When Sony revolutionized the music industry in the 1970s with its iconic Walkphone, Toshiba took over the baton next decade with its laptop and Microsoft followed the individual-centric computing with its Windows OS.

The next decade that was also the beginning of the new millennium was taken over by Apple with its iPod, iPad and iPhone series — all aimed at massive and genuine democratization of products for personal use.

The man behind these products was Steve Jobs and his first authorized biography by Walter Isaacson to be released on Monday, Oct. 24 will give insights into his foray into these small products which failed to catch the attention of industry giants IBM or Microsoft.

Small but productive, useful and revolutionary they are. It was not until they penetrated every earthling that the world woke up to take notice of Apple’s tiny devices. Tracing Jobs’s early life from the house in Cupertino where he grew up, to his initial foray into computing machines and then his ouster from Apple to Los Angeles Studios and recall to lead the second revolution of the industry that miniaturized it to hand-held iPads and iPhones, the story of Steve Jobs is sure to make an interesting reading.

Intriguing though is that Steve Jobs was quite choosy about his products, consumers, and even his rivals. So, he could not have taken anyone else but Walter Isaacson, the former managing editor of Time magazine to write about him. The author interviewed more than 40 persons who had interacted with Steve Jobs and could give deep insights into the person who was hated and loved by the industry and its benefactors.

Isaacson, who has also authored “Benjamin Franklin: An American Life”, “Kissinger: A Biography”, and the coauthor of “The Wise Men: Six Friends and the World They Made”, will be remembered more for his latest book “Steve Jobs” than any other accomplishments so far.

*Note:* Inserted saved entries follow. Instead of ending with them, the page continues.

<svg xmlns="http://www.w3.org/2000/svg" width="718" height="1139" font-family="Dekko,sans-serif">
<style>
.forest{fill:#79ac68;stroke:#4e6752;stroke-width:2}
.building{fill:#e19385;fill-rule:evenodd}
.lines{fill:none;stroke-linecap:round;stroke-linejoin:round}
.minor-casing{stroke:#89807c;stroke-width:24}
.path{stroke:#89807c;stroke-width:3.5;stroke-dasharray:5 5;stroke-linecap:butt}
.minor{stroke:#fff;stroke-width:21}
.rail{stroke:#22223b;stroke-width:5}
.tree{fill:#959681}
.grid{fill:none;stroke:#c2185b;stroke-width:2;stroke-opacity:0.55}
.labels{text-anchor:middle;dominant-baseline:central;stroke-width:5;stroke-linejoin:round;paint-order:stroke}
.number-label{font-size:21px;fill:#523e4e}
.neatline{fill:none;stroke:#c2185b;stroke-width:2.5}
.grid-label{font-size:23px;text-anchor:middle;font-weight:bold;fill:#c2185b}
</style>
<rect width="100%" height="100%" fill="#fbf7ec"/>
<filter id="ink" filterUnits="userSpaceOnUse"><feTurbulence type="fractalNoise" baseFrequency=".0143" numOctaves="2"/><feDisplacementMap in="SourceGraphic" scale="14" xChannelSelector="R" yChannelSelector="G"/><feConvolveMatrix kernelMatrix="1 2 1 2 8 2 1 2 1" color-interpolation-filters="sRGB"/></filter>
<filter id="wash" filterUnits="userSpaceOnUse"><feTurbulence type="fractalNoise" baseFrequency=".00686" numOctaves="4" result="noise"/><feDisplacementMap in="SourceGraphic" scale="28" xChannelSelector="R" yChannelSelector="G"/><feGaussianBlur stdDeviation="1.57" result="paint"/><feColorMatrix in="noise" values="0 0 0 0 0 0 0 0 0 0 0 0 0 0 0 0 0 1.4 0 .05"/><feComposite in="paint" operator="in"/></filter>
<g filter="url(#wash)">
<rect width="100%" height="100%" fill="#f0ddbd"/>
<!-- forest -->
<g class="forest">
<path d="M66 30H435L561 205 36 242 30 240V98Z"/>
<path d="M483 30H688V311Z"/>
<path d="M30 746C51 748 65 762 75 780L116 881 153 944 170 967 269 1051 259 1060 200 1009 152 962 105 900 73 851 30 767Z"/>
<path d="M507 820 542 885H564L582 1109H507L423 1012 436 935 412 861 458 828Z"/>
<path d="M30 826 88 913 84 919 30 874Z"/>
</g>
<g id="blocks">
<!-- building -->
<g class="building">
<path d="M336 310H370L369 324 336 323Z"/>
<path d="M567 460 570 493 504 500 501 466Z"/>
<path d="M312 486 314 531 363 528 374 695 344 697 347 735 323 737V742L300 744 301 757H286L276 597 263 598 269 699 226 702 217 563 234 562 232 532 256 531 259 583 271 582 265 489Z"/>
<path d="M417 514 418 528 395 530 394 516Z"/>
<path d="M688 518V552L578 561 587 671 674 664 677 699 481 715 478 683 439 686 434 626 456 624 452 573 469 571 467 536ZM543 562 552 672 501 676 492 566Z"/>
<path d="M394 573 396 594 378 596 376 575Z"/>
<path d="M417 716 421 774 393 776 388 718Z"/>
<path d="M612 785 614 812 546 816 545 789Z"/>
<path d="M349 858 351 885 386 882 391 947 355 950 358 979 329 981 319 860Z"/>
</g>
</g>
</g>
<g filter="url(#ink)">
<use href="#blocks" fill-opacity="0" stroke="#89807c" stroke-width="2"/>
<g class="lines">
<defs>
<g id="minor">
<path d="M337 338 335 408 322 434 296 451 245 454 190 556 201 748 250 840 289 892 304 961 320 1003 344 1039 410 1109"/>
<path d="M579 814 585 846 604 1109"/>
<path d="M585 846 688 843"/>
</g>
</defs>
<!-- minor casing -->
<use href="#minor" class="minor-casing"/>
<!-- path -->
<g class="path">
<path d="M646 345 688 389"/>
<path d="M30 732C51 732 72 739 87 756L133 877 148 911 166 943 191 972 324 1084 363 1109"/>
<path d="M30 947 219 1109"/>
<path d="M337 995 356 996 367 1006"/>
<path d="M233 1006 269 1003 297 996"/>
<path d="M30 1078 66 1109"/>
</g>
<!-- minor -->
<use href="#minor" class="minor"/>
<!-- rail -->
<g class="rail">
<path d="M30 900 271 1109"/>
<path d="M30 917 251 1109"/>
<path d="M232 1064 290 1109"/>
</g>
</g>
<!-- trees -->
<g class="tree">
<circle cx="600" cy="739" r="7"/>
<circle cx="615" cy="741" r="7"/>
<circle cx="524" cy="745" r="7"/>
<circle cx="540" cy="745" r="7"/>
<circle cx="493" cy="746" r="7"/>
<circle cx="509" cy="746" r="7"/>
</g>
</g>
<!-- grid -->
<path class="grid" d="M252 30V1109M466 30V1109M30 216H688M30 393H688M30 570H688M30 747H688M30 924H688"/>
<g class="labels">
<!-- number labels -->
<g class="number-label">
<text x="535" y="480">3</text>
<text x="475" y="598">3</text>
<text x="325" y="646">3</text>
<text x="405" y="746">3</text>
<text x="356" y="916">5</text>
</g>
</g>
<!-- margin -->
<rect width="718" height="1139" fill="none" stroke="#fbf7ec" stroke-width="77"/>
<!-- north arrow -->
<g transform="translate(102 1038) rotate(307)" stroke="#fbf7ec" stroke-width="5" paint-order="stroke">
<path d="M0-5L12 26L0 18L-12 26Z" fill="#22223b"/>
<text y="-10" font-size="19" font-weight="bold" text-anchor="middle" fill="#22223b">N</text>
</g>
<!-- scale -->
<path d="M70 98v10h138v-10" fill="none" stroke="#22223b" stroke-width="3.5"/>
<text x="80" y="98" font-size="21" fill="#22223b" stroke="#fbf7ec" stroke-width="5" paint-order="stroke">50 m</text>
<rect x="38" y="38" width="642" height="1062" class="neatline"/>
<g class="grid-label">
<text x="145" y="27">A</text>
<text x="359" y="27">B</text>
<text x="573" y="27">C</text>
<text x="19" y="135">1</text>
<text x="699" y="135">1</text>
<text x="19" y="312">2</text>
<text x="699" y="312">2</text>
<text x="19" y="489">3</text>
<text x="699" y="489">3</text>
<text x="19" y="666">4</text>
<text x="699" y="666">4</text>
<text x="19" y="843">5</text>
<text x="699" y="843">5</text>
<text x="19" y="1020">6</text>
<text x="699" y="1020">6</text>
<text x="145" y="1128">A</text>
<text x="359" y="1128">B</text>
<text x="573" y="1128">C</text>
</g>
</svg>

The book portrays the rollercoaster life and “searingly intense personality” of a creative enterpreneur whose passion for perfection and ferocious drive revolutionized six industries: Personal Computers, animated movies, music, phones, tablet computing, and digital publishing, said a description of the book.

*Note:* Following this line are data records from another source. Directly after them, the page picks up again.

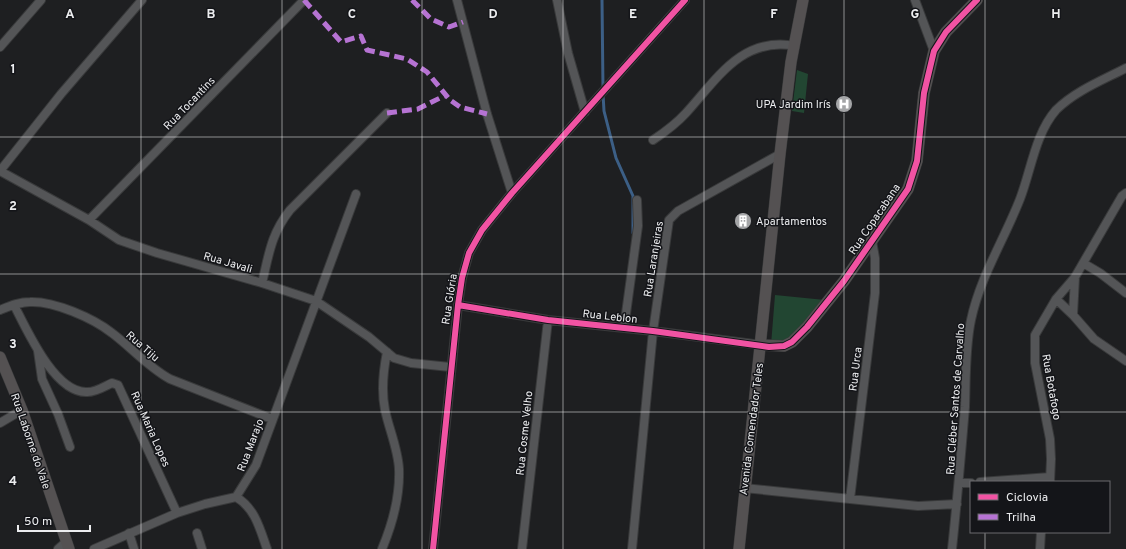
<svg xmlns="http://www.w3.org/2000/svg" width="1126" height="549" font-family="Overpass,sans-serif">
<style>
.green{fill:#224632}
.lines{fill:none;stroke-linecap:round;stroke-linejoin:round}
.stream{stroke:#3c5f86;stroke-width:3}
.street-casing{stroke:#393a3b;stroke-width:10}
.secondary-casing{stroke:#393a3b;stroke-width:12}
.street{stroke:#545557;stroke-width:8}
.secondary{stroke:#545152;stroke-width:11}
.quiet{stroke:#b673d3;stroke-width:5;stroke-dasharray:10 5;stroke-linecap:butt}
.cycleway-casing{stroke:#141519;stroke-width:8}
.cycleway{stroke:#f153a3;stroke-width:6}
.grid{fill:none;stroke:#ecedef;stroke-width:1;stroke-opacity:0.55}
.labels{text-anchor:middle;stroke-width:3;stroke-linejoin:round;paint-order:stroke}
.street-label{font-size:11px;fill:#ecedef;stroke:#141519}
.poi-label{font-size:11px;fill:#ecedef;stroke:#141519;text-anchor:end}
.grid-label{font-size:13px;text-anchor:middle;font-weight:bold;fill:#ecedef;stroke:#141519;stroke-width:3;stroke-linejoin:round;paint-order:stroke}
</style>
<rect width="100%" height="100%" fill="#1e1f21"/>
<path class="green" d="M797,70L808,74L804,113L792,111Z
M775,295L825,300L789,340L771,345Z"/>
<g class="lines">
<path class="stream" d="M602,0L603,88
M603,94L604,111L616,158L633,196V233"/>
<g class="street-casing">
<path id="street" d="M457,0L487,114L512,193
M557,0L568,53L585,112
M915,0L934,51
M0,47L41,0
M653,140C665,132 676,124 686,113C717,79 742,36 795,46
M0,171L89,220L119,240L157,253L262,283L316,301L369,337L394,358L411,363L450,367
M0,171L61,94L142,0
M89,220L304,0
M1083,263L1100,273L1126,293
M1075,277L1073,315L1094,339L1126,361
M262,283C269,254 271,234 290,210L387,113
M1056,299L1073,315
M14,305C27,330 54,392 86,392C95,393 105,386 112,383L118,385L177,513
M458,305L548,320L653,331L761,345
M0,310C10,306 19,302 30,302C54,301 93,318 112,333C132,348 148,367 170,379L272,419
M624,328L638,226L637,200
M38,351L42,379L58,414L70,447
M0,423L22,410
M980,482L1050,477
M1050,482L1051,459L1050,439L1035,363V335L1056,299L1075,277L1122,196L1126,193
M960,483H971
M744,488L918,506L957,504
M236,497C255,508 260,529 267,549
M850,499L875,293V258L872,241
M129,533L134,549
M197,533L202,549
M58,549L66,542
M94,549L177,513L205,504L236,497L256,465L356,194
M382,549C392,525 400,495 399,469C398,449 389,429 385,410C381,390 383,372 387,352
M433,549L458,305L462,278L469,253L482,230L512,193L685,0
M522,549L548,320
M632,549L653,331L669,220L678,211L780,154
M952,549C957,502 961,455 965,407C966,379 965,348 971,320C980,277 1004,240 1020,199C1031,171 1035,134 1056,110C1075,91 1103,80 1126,68
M1040,549L1041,532"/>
</g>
<g class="secondary-casing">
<path id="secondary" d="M761,345L784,346L792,342L807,327L844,281L908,189L917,161L924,93L934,51L946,32L977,0
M0,357L22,410L69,549
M739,549L780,154L791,62L803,0"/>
</g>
<use href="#street" class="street"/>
<use href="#secondary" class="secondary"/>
<path class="quiet" d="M304,0L341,42L361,36L367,50L407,59L427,72L450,100L460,107L487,114
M412,0L431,19L449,27L463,22
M387,113L418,109L446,95"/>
<g class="cycleway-casing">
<path id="cycleway" d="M458,305L548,320L653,331L769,347L784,346L792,342L807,327L844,281L908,189L917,161L924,93L934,51L946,32L977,0
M433,549L458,305L462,278L469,253L482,230L512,193L685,0"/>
</g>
<use href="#cycleway" class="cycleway"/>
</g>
<path class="grid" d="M141,0V549M282,0V549M422,0V549M563,0V549M704,0V549M844,0V549M985,0V482M0,137H1126M0,274H1126M0,412H1126M985,532V549"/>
<defs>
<g id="hospital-disc" transform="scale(0.9)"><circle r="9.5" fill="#a4a5a7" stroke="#141519"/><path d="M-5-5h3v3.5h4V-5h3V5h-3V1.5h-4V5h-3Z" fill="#fff"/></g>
<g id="building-disc" transform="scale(0.9)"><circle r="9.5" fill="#a4a5a7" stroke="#141519"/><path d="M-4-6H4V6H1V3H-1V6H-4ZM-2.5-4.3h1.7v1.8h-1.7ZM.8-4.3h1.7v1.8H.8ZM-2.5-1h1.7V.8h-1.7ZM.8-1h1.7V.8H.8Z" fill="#fff"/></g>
</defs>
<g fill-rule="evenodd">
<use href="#hospital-disc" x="844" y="104"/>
<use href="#building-disc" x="743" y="221"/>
</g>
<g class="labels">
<g class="street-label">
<text transform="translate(189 103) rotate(-46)" y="4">Rua Tocantins</text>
<text transform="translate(874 219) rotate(-56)" y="4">Rua Copacabana</text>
<text transform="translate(653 259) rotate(-81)" y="4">Rua Laranjeiras</text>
<text transform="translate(228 262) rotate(16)" y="4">Rua Javali</text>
<text transform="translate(449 299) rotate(-81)" y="4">Rua Glória</text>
<text transform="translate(610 316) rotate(6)" y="4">Rua Leblon</text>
<text transform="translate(143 346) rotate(41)" y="4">Rua Tiju</text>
<text transform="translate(855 369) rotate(-83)" y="4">Rua Urca</text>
<text transform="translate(1052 387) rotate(80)" y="4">Rua Botafogo</text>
<text transform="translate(955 399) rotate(-86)" y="4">Rua Cléber Santos de Carvalho</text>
<text transform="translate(151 429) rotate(66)" y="4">Rua Maria Lopes</text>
<text transform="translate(751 429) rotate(-83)" y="4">Avenida Comendador Teles</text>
<text transform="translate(524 433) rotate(-84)" y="4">Rua Cosme Velho</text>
<text transform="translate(31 441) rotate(71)" y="4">Rua Laborne do Vale</text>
<text transform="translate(250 445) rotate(-69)" y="4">Rua Marajo</text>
</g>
<g class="poi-label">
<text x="831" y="108">UPA Jardim Irís</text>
<text x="756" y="225" text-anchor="start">Apartamentos</text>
</g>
</g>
<g class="grid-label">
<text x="70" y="18">A</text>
<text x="211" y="18">B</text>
<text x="352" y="18">C</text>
<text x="493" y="18">D</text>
<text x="633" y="18">E</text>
<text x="774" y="18">F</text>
<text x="915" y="18">G</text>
<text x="1056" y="18">H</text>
<text x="13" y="73">1</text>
<text x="13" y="210">2</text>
<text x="13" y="348">3</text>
<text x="13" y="485">4</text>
</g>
<rect x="970" y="481" width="140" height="52" fill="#141519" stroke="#6a6b6f"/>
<rect x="978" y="494" width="20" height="6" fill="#f153a3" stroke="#6a6b6f"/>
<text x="1006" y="501" font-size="12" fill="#ecedef">Ciclovia</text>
<rect x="978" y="514" width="20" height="6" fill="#b673d3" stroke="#6a6b6f"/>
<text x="1006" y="521" font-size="12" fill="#ecedef">Trilha</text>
<path d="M18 525v6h72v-6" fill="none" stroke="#ecedef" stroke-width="2"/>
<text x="24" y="525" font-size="12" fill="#ecedef" stroke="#141519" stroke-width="3" paint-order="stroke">50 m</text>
</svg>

On the subject’s abilities of innovation, it reads: “At a time when America is seeking ways to sustain its innovative edge, and when societies around the world are trying to build digital-age economies, Jobs stands as the ultimate icon of inventiveness and applied imagination. He knew that the best way to create value in the 21st century was to connect creativity with technology, so he built a company where leaps of the imagination were combined with remarkable feats of engineering.”

Author Walter Isaacson

The book is sure to make a difference from many books on Steve Jobs as the subject for the first time waived off the right to read the book before its publication, Isaacsson enjoyed more freedom than his predecessors who tried to attempt similar biography but failed to touch the emotive chord of the subject. Unfortunately Steve Jobs died on Oct. 5, bringing the urgency for the book to be out before it is too late like his tiny devices which were often released earlier than the targeted date.

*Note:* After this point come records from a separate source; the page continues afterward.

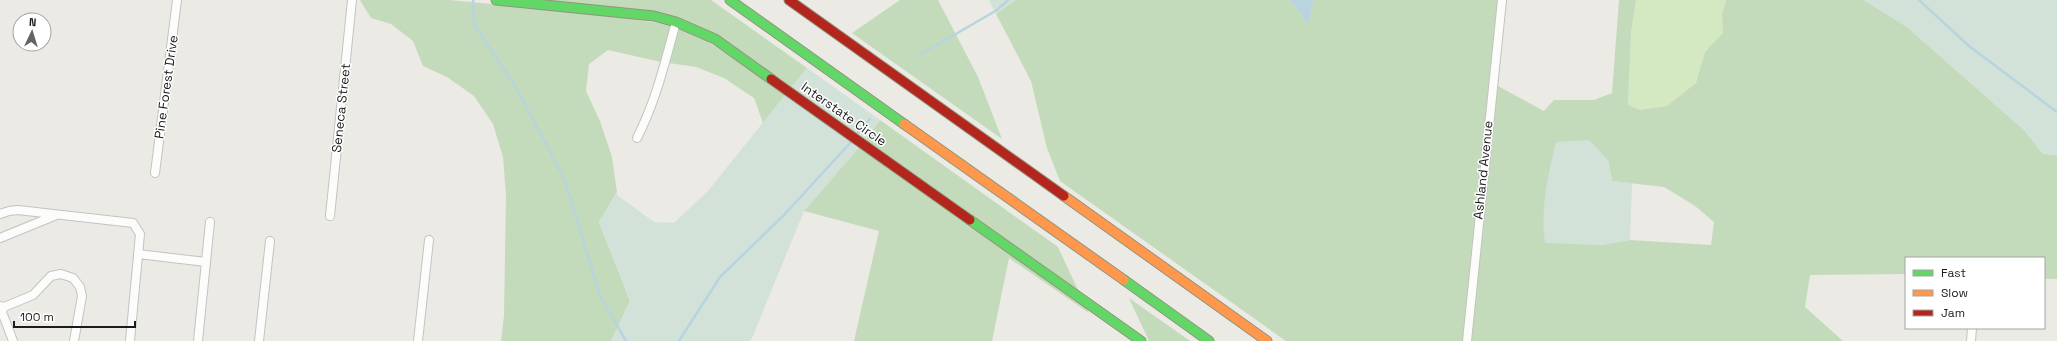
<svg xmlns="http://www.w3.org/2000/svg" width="2057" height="341" viewBox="0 0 2057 341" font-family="'Space Grotesk',sans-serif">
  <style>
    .grass { fill: #d4e9c2 }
    .forest { fill: #c3dbba; fill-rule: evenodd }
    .wetland { fill: #d2e2d9 }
    .water { fill: #b7d4df }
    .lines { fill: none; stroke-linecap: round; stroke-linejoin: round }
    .stream { stroke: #b7d4df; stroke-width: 2.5 }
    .street-casing { stroke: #c3c3c1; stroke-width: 10 }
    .fast-casing { stroke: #91957d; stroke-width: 11 }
    .slow-casing { stroke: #91957d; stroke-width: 11 }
    .jam-casing { stroke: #91957d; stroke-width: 11 }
    .street { stroke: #fcfcfb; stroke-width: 8 }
    .fast { stroke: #63d668; stroke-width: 9 }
    .slow { stroke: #ff974d; stroke-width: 9 }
    .jam { stroke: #b3261e; stroke-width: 9 }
    .labels { text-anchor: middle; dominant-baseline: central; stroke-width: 3; stroke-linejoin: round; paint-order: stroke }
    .street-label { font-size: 13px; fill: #1c1c1c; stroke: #fff }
  </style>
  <rect width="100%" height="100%" fill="#ebeae5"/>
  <path class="grass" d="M1636 0H1726L1722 15 1723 33 1705 52 1696 83 1667 106 1640 110 1628 105 1631 33Z"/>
  <path class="forest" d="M360 0H449L605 15 671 25 661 62 608 50 589 64 586 91 600 121 612 157 617 192 599 222 630 301 611 341H501L504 316 506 196 503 157 493 124 474 96 447 77 423 66 413 41 391 24 371 18Z
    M545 0H711L807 68 792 87 704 28Z
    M900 0H938L978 77 1002 139 852 33Z
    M1015 0H1290L1308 25 1314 0H1498L1463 341H1286L1060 181 1047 148 1031 81 996 14Z
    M1619 0H1636L1631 33 1628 105 1640 110 1667 106 1696 83 1705 52 1723 33 1722 15 1726 0H1864L1907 27 2024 130 2043 154 2057 155V279H2044V258H1906V274L1810 275 1805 307 1843 341H1471L1506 1 1498 86 1544 111 1554 100H1594L1612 93ZM1608 160 1612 181 1664 187 1695 206 1714 222 1711 245 1630 240 1601 245Z
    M679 28 701 37 786 94 763 123 754 98 724 78 696 67 669 63Z
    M880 120 1058 247 1078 290 865 139Z
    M860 146 1086 307 1089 313 1009 258 992 341H854L879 231 804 211Z
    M1129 298 1190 341H1149Z"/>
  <path class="wetland" d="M989 0H1015L996 14Z
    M1864 0H2057V155L2043 154 2024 130 1907 27Z
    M807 68 880 120 865 139 792 87Z
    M786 94 860 146 804 211 752 338 749 341H611L630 301 599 222 617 192V195L654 222 674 223 708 191Z
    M1589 140 1608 160 1612 181 1632 183 1630 240 1601 245 1545 243C1540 208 1548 175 1556 142Z"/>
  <path class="water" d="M1290 0H1314L1308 25Z"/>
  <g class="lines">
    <path class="stream" d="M473 0 474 24 517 89 565 180 600 296 626 341
      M1919 0 1969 46 2057 112
      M918 56 997 10 1008 0
      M856 135 870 119
      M679 341 720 277 784 215 852 141"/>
    <g class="street-casing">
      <path id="street" d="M637 138C656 101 665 62 676 22
        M155 173 177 0
        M0 214 9 211 18 210 133 223 140 234 130 341
        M330 216 352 0
        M0 238 54 216
        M138 254 206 262
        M0 306 4 307 33 295 51 276 61 274 73 278 80 287 82 296 74 341
        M4 307 2 312 13 341
        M198 341 210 222
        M259 341 270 241
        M418 341 429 240
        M1467 341 1502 0
        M1971 341 1972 328"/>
    </g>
    <g class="fast-casing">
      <path id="fast" d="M496 0 654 16 676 22 715 39 771 79
        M730 0 904 124
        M970 220 1141 341
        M1124 280 1209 341"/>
    </g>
    <g class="slow-casing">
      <path id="slow" d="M904 124 1124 280
        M1064 196 1267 341"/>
    </g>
    <g class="jam-casing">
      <path id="jam" d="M789 0 1064 196
        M771 79 970 220"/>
    </g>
    <use href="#street" class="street"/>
    <use href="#fast" class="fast"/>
    <use href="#slow" class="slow"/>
    <use href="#jam" class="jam"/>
  </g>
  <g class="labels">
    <g class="street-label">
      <text transform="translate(166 87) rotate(-82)">Pine Forest Drive</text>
      <text transform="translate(341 108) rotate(-84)">Seneca Street</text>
      <text transform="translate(844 114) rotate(35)">Interstate Circle</text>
      <text transform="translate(1483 170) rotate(-84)">Ashland Avenue</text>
    </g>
  </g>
  <rect x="1905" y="257" width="140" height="72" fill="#ffffff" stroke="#a4a4a4"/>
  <rect x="1913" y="270" width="20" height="6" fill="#63d668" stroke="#a4a4a4"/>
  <text x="1941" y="277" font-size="12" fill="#1c1c1c">Fast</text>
  <rect x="1913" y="290" width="20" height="6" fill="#ff974d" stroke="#a4a4a4"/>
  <text x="1941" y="297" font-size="12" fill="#1c1c1c">Slow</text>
  <rect x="1913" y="310" width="20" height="6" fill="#b3261e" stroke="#a4a4a4"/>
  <text x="1941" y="317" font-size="12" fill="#1c1c1c">Jam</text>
  <g transform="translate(32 32) rotate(4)"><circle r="19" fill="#ffffff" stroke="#a4a4a4"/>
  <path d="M0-3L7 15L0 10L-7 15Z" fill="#646462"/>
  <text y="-6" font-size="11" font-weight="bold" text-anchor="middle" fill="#1c1c1c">N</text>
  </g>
  <path d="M14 321v6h121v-6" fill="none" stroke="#1c1c1c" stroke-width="2"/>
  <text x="20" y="321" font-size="12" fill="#1c1c1c" stroke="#ffffff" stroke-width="3" paint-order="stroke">100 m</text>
</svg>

“I’ve done a lot of things I’m not proud of, such as getting my girlfriend pergnant when I was 23 and the way I handled that. But I don;t have any skeletons in my closet that can’t be allowed out,” he asserted to his biogprapher. Here his initial refusal of his parenthood of his daughter Lisa and his reconciliation bring some of the personal notes that Jobs had left behind for Apple lovers.

The final meeting with Bill Gates, days before his death, was another remarkable moment that Isaacsson could capture in the book and his efforts to bring out the copy in less than a month after the legendary’s death is a remarkable achievement for any author.